-- PROVIDED RECORDS start --

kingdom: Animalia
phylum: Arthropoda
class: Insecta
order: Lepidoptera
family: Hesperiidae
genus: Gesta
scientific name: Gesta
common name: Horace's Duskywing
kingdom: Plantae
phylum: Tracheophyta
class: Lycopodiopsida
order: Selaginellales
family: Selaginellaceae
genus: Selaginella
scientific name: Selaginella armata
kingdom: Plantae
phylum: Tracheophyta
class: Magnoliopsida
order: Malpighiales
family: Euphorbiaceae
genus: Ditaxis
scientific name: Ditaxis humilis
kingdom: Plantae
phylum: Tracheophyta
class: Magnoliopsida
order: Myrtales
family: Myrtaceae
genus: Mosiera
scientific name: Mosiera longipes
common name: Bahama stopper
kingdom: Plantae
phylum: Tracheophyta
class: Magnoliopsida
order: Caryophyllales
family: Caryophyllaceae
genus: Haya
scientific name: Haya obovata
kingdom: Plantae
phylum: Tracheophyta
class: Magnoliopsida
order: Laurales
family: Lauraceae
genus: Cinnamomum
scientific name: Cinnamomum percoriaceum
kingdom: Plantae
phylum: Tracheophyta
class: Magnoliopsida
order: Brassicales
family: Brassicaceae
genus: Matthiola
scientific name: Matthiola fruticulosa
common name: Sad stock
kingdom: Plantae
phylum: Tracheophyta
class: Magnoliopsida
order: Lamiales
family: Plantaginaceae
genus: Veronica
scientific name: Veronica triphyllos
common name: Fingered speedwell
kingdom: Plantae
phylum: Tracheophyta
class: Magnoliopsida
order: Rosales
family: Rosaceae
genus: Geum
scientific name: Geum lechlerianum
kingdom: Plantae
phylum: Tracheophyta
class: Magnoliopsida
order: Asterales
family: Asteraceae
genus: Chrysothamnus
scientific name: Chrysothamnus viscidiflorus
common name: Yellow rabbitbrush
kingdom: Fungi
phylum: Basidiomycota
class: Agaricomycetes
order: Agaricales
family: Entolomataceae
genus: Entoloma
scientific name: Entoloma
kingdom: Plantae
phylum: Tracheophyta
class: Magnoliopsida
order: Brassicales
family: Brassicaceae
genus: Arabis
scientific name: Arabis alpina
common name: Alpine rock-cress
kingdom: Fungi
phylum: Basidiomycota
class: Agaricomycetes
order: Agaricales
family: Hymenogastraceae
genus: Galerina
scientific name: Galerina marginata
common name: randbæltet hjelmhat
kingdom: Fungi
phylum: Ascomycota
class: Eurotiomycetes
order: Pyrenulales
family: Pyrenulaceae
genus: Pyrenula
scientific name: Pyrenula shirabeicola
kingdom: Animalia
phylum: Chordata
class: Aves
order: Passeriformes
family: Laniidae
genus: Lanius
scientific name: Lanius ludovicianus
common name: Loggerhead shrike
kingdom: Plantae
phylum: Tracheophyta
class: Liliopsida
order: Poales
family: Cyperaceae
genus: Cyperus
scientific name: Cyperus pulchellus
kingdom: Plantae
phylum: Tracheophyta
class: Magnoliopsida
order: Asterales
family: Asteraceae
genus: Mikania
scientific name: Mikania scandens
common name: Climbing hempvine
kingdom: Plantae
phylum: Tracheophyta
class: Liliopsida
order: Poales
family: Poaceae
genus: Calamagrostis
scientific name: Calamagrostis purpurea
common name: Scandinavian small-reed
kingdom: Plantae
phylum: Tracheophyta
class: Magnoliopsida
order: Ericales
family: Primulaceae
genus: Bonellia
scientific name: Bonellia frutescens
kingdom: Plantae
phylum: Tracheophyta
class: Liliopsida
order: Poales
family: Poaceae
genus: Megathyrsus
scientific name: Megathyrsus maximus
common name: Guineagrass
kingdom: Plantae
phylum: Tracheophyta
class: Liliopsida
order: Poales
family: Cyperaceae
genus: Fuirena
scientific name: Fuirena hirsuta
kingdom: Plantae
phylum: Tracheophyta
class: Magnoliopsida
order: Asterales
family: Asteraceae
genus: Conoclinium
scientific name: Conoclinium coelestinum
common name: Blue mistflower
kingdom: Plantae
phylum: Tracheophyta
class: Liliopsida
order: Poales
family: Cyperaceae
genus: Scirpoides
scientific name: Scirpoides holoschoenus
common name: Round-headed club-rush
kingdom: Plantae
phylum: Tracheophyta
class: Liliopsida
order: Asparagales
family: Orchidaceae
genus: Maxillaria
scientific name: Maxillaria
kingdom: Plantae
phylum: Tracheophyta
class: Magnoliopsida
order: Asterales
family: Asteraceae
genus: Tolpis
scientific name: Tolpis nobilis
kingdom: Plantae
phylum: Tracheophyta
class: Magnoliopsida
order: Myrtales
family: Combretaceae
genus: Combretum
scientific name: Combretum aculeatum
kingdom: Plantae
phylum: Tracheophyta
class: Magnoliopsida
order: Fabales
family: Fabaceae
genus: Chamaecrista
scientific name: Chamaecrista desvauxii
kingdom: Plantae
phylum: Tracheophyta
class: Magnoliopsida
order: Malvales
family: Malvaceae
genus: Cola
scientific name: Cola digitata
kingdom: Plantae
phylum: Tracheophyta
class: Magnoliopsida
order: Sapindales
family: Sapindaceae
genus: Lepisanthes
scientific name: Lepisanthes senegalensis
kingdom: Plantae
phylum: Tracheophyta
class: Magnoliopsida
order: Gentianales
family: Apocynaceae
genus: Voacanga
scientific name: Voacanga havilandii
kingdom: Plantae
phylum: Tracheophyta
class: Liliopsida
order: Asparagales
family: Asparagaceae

-- PROVIDED RECORDS end --

WHAT YOU ARE ASKED TO DO: Copy out every line of the items above without changing anything.

ANSWER IN FULL:
kingdom: Animalia
phylum: Arthropoda
class: Insecta
order: Lepidoptera
family: Hesperiidae
genus: Gesta
scientific name: Gesta
common name: Horace's Duskywing
kingdom: Plantae
phylum: Tracheophyta
class: Lycopodiopsida
order: Selaginellales
family: Selaginellaceae
genus: Selaginella
scientific name: Selaginella armata
kingdom: Plantae
phylum: Tracheophyta
class: Magnoliopsida
order: Malpighiales
family: Euphorbiaceae
genus: Ditaxis
scientific name: Ditaxis humilis
kingdom: Plantae
phylum: Tracheophyta
class: Magnoliopsida
order: Myrtales
family: Myrtaceae
genus: Mosiera
scientific name: Mosiera longipes
common name: Bahama stopper
kingdom: Plantae
phylum: Tracheophyta
class: Magnoliopsida
order: Caryophyllales
family: Caryophyllaceae
genus: Haya
scientific name: Haya obovata
kingdom: Plantae
phylum: Tracheophyta
class: Magnoliopsida
order: Laurales
family: Lauraceae
genus: Cinnamomum
scientific name: Cinnamomum percoriaceum
kingdom: Plantae
phylum: Tracheophyta
class: Magnoliopsida
order: Brassicales
family: Brassicaceae
genus: Matthiola
scientific name: Matthiola fruticulosa
common name: Sad stock
kingdom: Plantae
phylum: Tracheophyta
class: Magnoliopsida
order: Lamiales
family: Plantaginaceae
genus: Veronica
scientific name: Veronica triphyllos
common name: Fingered speedwell
kingdom: Plantae
phylum: Tracheophyta
class: Magnoliopsida
order: Rosales
family: Rosaceae
genus: Geum
scientific name: Geum lechlerianum
kingdom: Plantae
phylum: Tracheophyta
class: Magnoliopsida
order: Asterales
family: Asteraceae
genus: Chrysothamnus
scientific name: Chrysothamnus viscidiflorus
common name: Yellow rabbitbrush
kingdom: Fungi
phylum: Basidiomycota
class: Agaricomycetes
order: Agaricales
family: Entolomataceae
genus: Entoloma
scientific name: Entoloma
kingdom: Plantae
phylum: Tracheophyta
class: Magnoliopsida
order: Brassicales
family: Brassicaceae
genus: Arabis
scientific name: Arabis alpina
common name: Alpine rock-cress
kingdom: Fungi
phylum: Basidiomycota
class: Agaricomycetes
order: Agaricales
family: Hymenogastraceae
genus: Galerina
scientific name: Galerina marginata
common name: randbæltet hjelmhat
kingdom: Fungi
phylum: Ascomycota
class: Eurotiomycetes
order: Pyrenulales
family: Pyrenulaceae
genus: Pyrenula
scientific name: Pyrenula shirabeicola
kingdom: Animalia
phylum: Chordata
class: Aves
order: Passeriformes
family: Laniidae
genus: Lanius
scientific name: Lanius ludovicianus
common name: Loggerhead shrike
kingdom: Plantae
phylum: Tracheophyta
class: Liliopsida
order: Poales
family: Cyperaceae
genus: Cyperus
scientific name: Cyperus pulchellus
kingdom: Plantae
phylum: Tracheophyta
class: Magnoliopsida
order: Asterales
family: Asteraceae
genus: Mikania
scientific name: Mikania scandens
common name: Climbing hempvine
kingdom: Plantae
phylum: Tracheophyta
class: Liliopsida
order: Poales
family: Poaceae
genus: Calamagrostis
scientific name: Calamagrostis purpurea
common name: Scandinavian small-reed
kingdom: Plantae
phylum: Tracheophyta
class: Magnoliopsida
order: Ericales
family: Primulaceae
genus: Bonellia
scientific name: Bonellia frutescens
kingdom: Plantae
phylum: Tracheophyta
class: Liliopsida
order: Poales
family: Poaceae
genus: Megathyrsus
scientific name: Megathyrsus maximus
common name: Guineagrass
kingdom: Plantae
phylum: Tracheophyta
class: Liliopsida
order: Poales
family: Cyperaceae
genus: Fuirena
scientific name: Fuirena hirsuta
kingdom: Plantae
phylum: Tracheophyta
class: Magnoliopsida
order: Asterales
family: Asteraceae
genus: Conoclinium
scientific name: Conoclinium coelestinum
common name: Blue mistflower
kingdom: Plantae
phylum: Tracheophyta
class: Liliopsida
order: Poales
family: Cyperaceae
genus: Scirpoides
scientific name: Scirpoides holoschoenus
common name: Round-headed club-rush
kingdom: Plantae
phylum: Tracheophyta
class: Liliopsida
order: Asparagales
family: Orchidaceae
genus: Maxillaria
scientific name: Maxillaria
kingdom: Plantae
phylum: Tracheophyta
class: Magnoliopsida
order: Asterales
family: Asteraceae
genus: Tolpis
scientific name: Tolpis nobilis
kingdom: Plantae
phylum: Tracheophyta
class: Magnoliopsida
order: Myrtales
family: Combretaceae
genus: Combretum
scientific name: Combretum aculeatum
kingdom: Plantae
phylum: Tracheophyta
class: Magnoliopsida
order: Fabales
family: Fabaceae
genus: Chamaecrista
scientific name: Chamaecrista desvauxii
kingdom: Plantae
phylum: Tracheophyta
class: Magnoliopsida
order: Malvales
family: Malvaceae
genus: Cola
scientific name: Cola digitata
kingdom: Plantae
phylum: Tracheophyta
class: Magnoliopsida
order: Sapindales
family: Sapindaceae
genus: Lepisanthes
scientific name: Lepisanthes senegalensis
kingdom: Plantae
phylum: Tracheophyta
class: Magnoliopsida
order: Gentianales
family: Apocynaceae
genus: Voacanga
scientific name: Voacanga havilandii
kingdom: Plantae
phylum: Tracheophyta
class: Liliopsida
order: Asparagales
family: Asparagaceae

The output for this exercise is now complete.